Sunday, August 10, 2014

Mr. Darling and Mrs. Wiggs

I've recently finished two books, both very satisfactory reads.

I read Julia Glass's Three Junes some time ago, and it was a splendid read. I hoped that The Widower's Tale would be equally enjoyable, and it was. The tale concerns Percy Darling (the widower), his two daughters, his grandson, and an assortment of other characters.

Percy has been widowed for thirty years, and is sliding into a contented retirement. As events unfold, we learn about his deceased wife, and watch the shifting dynamics of his family. We see Percy inexorably pulled back into the community he has managed to avoid. I liked the character development - and the characters themselves - and the feeling of being a fly on the wall of this family.

The book wasn't quite as good as Three Junes, but I recommend it nevertheless as a good read.

I've been wanting to reread this book, and finally found an electronic version on the library's ebook database. Mrs Wiggs of the Cabbage Patch, by Alice Hegan Rice, was originally published in 1901. The version I first read was the one pictured here, which was published in 1962.

From my original reading, all I remembered was that Mrs Wiggs had Sunday School in her home, on wooden planks laid on chairs, and that she sang "Count Your Many Blessings." (I first heard that hymn years later, when my family started attending the Mormon church, and was immediately reminded of Mrs Wiggs.)

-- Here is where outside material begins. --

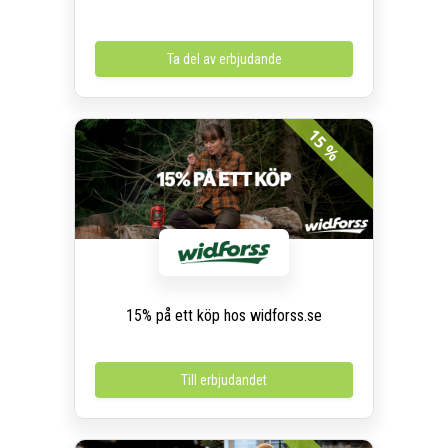
Ta del av erbjudande
15 %
15% på ett köp hos widforss.se
Till erbjudandet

There is more to the story than that, of course. Mrs Wiggs is quite the character. and, notwithstanding her family's severe poverty, always looks for the best:
Well, I guess I ain't the best by a long sight, but I may be the happiest. An' I got cause to be: four of the smartest childern that ever lived, a nice house, fair to middlin' health when I ain't got the rheumatiz, and folks always goin' clean out of the way to be good to one! Ain't that 'nough to make a person happy? I'll be fifty years old on the Fourth of July, but I hold there ain't no use in dyin'  'fore yer time. Lots of folks is walkin' 'round jes' as dead as they'll ever be. I believe in gittin' as much good outen life as you kin -- not that I ever set out to look fer happiness; seems like the folks that does that never finds it. I jes' do the best I kin where the good Lord put me at, an' it looks like I got a happy feelin' in me 'most all the time.
When I was a child, we didn't have any bookstores in our area (at least none that I recall). Horne's, the department store in downtown Pittsburgh, had a book department, but we didn't get there often. I found Mrs Wiggs and the Cabbage Patch at Kresge's, at the West Hills Shopping Center. This was a "five and dime" store, the precursor to K-Mart. They had a rack or two of books, with a limited selection of children's books, along with coloring books and the like. I took a look at the selection each time we went there.

Kresge's also had a small snack bar, where you could buy ice cream. My mother and her friend Mrs Huesken would often share a sundae. There were balloons hanging at the counter, and you picked one and popped it, to see what your sundae would cost. Mom said that they always ended up paying the full price for their treat.

In addition to Kresge's, there was a Thorofare grocery store, and maybe an A&P Market, and also a barber shop and other shops. One time my sister and I lost the money Mom had given us to buy groceries, and didn't want to admit it. We dug into our savings to cover the loss, and (as far as I know) never 'fessed up.

I was trying to find a picture of the shopping center. Alas, what I found was that it has been razed, and a Walmart is going to be built in its stead. Walmart will never have the character of that old shopping center!